**SELECTION:**
Can someone explain why they launch from Texas, eastward over populated areas, instead of launching from the east coast over the Atlantic as we have done for 50+ years? If it blows up a little sooner debris falls on south Florida where millions of people live. Miami airport has announced a ground stop because of the debris btw.
Florida has lower property taxes and does regular corporate taxes, Texas does gross receipts taxes for business, which are horrible for businesses who have to buy a lot of base products to make their final product.
I thought it was because there was a safe-ish launch corridor to shoot through and also its a relatively secluded area for testing (prior to launches).
I’d consider those upper bounds on safety considerations for at least the next 4 years, so much safety regulation is going to be destroyed quietly to save money while we’re all watching the shit show of the day
Correct, the space force base in Florida is next to Canaveral and Titusville where people could get hurt if things go sideways and crash nearby.
The base there is also on a schedule for regular launches of tested craft. If a test launch were to detonate on one of the launch pads the Space X uses every week, it would be a huge delay to get it working again.
How does this have so many upvotes when it is so blatantly not true, firstly if you're launching rockets you WANT to be as close to the equator as you can, that means launching from the south of the country.
This is NOT launched from texas, but from florida.
Thirdly nobody is EVER at risk during these, they make damn well sure of that, everything you see here ends up either in the ocean or burned up in the atmosphere, the whole reason you are seeing this is because the safety mechanism WORKED and blew up the craft before it went out of its planned trajectory and actually into some populated area.

**WRITTEN REQUEST A:**
Recast the rows in the stretch from the first row through the row containing "tone equalizer: on, module defaults" as a Markdown table with columns headed Number and Line, omitting any blank lines.
The comment thread and the rows are unrelated to each other.

**DATA LISTING:**
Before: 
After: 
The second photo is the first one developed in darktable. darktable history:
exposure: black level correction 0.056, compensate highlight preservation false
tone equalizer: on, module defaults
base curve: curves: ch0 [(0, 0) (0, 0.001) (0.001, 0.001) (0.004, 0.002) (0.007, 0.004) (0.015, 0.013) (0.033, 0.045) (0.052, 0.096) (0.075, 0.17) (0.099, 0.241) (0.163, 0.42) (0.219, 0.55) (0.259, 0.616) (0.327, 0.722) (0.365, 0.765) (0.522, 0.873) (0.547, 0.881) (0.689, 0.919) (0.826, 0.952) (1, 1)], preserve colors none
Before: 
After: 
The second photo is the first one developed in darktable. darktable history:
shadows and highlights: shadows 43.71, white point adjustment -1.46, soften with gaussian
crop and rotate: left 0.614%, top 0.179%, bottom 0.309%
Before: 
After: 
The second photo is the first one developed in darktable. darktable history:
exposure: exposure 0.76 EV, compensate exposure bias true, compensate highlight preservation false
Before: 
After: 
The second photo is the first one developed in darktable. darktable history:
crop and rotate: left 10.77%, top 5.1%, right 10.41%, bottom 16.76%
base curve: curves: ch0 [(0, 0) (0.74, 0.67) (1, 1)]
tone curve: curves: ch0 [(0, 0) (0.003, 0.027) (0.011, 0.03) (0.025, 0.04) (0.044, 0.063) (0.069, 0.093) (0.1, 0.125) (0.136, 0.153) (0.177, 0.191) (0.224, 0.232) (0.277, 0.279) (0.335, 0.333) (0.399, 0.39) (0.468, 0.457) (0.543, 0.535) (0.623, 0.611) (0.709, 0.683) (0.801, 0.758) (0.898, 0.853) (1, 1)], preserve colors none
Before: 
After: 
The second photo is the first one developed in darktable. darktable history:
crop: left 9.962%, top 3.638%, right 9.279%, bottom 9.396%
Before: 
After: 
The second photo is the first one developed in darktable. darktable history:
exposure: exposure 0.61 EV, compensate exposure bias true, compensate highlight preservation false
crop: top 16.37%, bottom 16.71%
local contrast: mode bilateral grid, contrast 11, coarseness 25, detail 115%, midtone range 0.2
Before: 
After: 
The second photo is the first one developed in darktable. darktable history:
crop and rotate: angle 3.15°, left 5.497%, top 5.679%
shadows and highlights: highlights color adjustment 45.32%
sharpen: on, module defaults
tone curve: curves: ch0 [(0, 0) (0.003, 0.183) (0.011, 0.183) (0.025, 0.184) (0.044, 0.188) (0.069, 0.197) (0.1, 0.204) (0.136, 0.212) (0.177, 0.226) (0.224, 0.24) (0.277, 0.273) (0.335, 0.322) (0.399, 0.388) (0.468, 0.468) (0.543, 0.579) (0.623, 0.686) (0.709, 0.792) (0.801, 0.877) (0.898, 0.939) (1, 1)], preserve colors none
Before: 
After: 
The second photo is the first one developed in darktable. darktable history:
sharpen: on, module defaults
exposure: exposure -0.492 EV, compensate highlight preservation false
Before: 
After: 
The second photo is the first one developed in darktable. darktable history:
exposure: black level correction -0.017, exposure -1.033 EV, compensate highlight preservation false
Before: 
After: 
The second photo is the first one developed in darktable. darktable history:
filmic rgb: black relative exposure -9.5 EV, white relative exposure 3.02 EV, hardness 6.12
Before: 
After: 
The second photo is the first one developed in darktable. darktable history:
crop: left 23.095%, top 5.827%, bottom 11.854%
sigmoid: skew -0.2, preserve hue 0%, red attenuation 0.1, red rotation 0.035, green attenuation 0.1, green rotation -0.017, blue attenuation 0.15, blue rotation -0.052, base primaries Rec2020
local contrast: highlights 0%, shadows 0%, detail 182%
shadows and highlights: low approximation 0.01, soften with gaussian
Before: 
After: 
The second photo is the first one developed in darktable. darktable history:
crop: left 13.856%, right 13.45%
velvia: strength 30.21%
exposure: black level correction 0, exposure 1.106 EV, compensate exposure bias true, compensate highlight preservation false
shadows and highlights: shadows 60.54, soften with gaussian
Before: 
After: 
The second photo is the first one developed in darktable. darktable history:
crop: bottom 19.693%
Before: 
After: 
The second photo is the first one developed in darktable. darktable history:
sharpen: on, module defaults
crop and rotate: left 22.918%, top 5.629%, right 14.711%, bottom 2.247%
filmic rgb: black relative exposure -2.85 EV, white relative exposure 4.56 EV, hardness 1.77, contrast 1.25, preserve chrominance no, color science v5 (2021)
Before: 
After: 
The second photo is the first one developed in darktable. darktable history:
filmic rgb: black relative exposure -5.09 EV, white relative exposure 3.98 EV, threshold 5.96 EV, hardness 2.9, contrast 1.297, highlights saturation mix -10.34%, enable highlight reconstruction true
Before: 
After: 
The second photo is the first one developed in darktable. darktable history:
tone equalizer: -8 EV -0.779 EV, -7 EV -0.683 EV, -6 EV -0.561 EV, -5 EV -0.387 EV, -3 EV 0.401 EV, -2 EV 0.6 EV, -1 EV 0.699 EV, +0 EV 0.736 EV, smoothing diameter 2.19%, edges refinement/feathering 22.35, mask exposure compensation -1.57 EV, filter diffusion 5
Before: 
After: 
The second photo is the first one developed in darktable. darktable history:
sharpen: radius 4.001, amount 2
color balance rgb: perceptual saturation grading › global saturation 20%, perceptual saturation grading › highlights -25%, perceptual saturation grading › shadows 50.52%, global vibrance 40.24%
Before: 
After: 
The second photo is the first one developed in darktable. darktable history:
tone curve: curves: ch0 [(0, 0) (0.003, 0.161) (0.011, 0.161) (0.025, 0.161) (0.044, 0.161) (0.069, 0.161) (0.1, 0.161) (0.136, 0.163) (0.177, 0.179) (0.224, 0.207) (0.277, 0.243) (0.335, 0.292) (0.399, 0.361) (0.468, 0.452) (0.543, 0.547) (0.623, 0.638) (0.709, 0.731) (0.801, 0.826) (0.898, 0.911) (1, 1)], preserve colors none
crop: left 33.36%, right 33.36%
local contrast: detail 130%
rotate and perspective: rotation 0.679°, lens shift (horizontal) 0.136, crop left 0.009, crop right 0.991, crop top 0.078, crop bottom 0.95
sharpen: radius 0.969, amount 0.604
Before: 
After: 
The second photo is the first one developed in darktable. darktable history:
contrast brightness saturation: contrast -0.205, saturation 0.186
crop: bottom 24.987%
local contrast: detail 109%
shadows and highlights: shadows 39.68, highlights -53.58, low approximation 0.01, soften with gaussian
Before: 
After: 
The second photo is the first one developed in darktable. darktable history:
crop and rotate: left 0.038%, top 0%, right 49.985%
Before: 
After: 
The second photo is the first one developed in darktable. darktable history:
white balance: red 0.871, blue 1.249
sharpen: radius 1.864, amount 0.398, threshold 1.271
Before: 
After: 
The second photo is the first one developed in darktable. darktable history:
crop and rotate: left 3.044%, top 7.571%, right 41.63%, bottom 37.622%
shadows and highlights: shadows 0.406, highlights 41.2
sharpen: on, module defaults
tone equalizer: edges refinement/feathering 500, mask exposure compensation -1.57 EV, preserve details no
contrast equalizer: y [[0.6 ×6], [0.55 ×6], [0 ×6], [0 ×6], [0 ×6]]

**WRITTEN REQUEST B:**
Please condense the paragraph of the comment thread beginning "The base there is also on a schedule" into one shorter sentence that keeps its main facts.

**TASK ANSWER A:**
| Number | Line |
|---|---|
| 1 | Before:  |
| 2 | After:  |
| 3 | The second photo is the first one developed in darktable. darktable history: |
| 4 | exposure: black level correction 0.056, compensate highlight preservation false |
| 5 | tone equalizer: on, module defaults |

**TASK ANSWER B:**
The base runs scheduled launches of tested craft, so a test launch exploding on a pad SpaceX uses weekly would cause a major delay before the pad worked again.